Web photos Brookville0002

The plant is located on the site of the old Norris Paper mill. In fact, I suspect that portions of the original mill buildings were incorporated into the new plant. But that is speculation on my part. The photo above (dated from late November 2007) shows the bulk of the shingle plant with the railroad entering from the south of town to the far left. It was the day after Thanksgiving when I took this shot, which explains the lack of rail cars and other activity. The original passenger depot stood where the main storage tanks are in the middle of the photo. It straddled the canal and was a typical wooden design of the era. It was destroyed in the 1913 flood that nearly wiped out the whole line. A replacement was built in 1914-15 on the same spot.

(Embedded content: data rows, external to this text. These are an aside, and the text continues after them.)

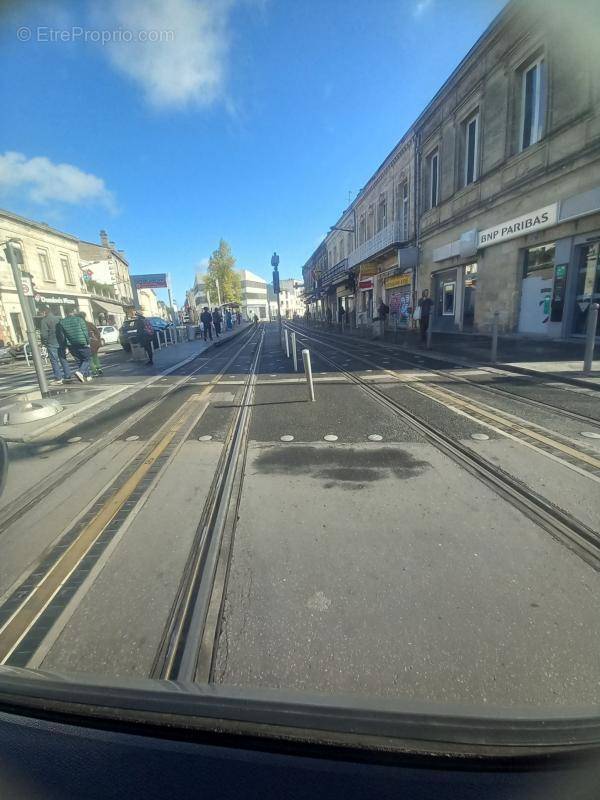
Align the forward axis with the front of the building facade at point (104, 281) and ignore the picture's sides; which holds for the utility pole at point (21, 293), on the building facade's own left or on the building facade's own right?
on the building facade's own right

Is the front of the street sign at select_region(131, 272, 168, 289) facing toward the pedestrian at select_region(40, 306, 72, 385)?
yes

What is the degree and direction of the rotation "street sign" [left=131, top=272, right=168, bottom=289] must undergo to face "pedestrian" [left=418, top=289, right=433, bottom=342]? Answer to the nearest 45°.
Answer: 0° — it already faces them

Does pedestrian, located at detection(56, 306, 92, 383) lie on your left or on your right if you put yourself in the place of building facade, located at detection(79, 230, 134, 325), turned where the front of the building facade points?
on your right

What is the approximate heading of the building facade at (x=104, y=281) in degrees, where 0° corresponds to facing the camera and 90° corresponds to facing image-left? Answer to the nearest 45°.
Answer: approximately 315°

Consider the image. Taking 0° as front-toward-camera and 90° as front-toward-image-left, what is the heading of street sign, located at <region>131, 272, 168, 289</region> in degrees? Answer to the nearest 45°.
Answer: approximately 0°
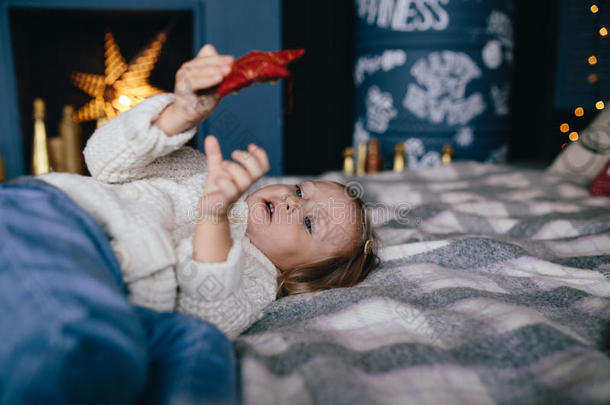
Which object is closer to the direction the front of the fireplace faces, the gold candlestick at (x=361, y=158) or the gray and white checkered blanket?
the gray and white checkered blanket

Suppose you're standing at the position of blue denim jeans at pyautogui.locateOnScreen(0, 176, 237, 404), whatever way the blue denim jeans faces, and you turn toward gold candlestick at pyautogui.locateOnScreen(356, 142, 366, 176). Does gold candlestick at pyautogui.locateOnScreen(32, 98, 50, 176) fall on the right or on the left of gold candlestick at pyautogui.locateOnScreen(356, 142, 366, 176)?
left

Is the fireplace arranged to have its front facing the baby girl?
yes

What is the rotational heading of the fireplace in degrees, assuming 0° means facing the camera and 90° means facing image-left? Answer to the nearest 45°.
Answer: approximately 0°

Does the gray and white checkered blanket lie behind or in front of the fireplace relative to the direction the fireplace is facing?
in front

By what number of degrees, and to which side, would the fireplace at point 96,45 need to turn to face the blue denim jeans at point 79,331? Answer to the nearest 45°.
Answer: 0° — it already faces it

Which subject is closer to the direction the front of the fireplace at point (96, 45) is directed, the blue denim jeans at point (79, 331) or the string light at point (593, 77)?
the blue denim jeans

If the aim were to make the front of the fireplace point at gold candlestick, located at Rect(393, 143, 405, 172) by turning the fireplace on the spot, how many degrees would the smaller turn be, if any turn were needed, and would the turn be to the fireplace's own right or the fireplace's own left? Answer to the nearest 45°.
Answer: approximately 90° to the fireplace's own left

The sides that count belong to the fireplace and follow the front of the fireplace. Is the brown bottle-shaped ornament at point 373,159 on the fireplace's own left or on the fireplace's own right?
on the fireplace's own left

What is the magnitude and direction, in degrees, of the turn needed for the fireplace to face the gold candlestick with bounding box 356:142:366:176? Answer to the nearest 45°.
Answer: approximately 90° to its left
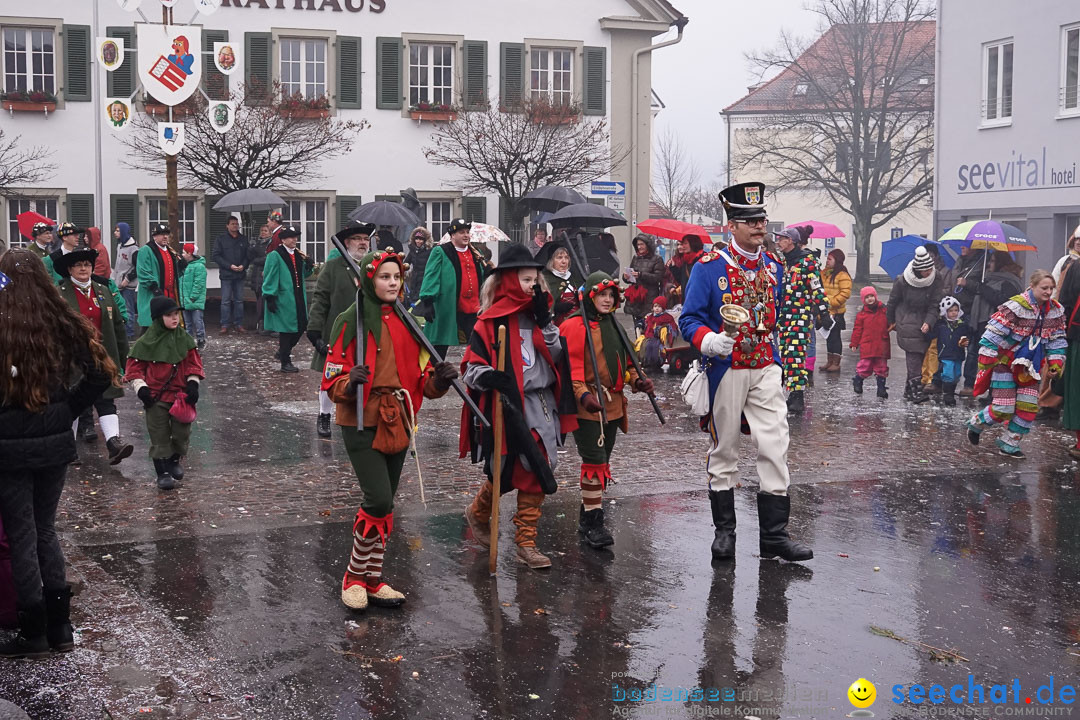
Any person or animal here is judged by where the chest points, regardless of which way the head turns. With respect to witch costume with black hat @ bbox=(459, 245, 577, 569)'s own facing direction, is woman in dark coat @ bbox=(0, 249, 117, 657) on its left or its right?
on its right

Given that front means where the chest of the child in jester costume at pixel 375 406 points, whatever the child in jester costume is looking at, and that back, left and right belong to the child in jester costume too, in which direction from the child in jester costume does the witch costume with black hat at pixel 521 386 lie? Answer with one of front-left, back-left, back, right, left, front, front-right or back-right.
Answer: left

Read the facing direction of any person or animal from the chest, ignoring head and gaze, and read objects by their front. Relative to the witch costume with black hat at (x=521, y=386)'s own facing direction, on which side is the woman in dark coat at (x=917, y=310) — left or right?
on its left

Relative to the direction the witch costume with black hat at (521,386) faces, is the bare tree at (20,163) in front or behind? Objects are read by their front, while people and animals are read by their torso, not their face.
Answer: behind

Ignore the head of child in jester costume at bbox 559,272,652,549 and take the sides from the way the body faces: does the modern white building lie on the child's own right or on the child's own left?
on the child's own left

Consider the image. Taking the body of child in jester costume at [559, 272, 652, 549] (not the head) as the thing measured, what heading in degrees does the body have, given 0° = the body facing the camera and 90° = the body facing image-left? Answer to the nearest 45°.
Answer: approximately 315°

This one was moved north to Metamora, Indiana in 1991 so that Owens Corning could expand their parking lot as shown.

The appeal of this area for me is in its simplicity. The track arrangement is pretty basic. The red building barely visible in the background is the enginehouse and general office. Most of the turnouts here are #10s, which is what I used on the layout as well. An old refrigerator car (not visible) was used for storage. I plan to incorporate this scene into the layout across from the feed mill.

 As noted above, the line enters town from the south, hugging the riverbank in the process. Originally, the trackage consisted of a lap siding. This is still partially in place and has been added to for the enginehouse tracks. Cars for the plant are stored wherever there’s room during peak production season. I’ve seen them everyplace, even on the enginehouse leads. Most in-plant switching is done with a trackmobile rather than the loco. Since crews like to keep the engine on the front of the train for the 26 mile trip to and from VJ, they will often do a flying switch maneuver at the far southern end of the siding rather than run around the block of cars. They will then locate the cars so the trackmobile can get to them as needed.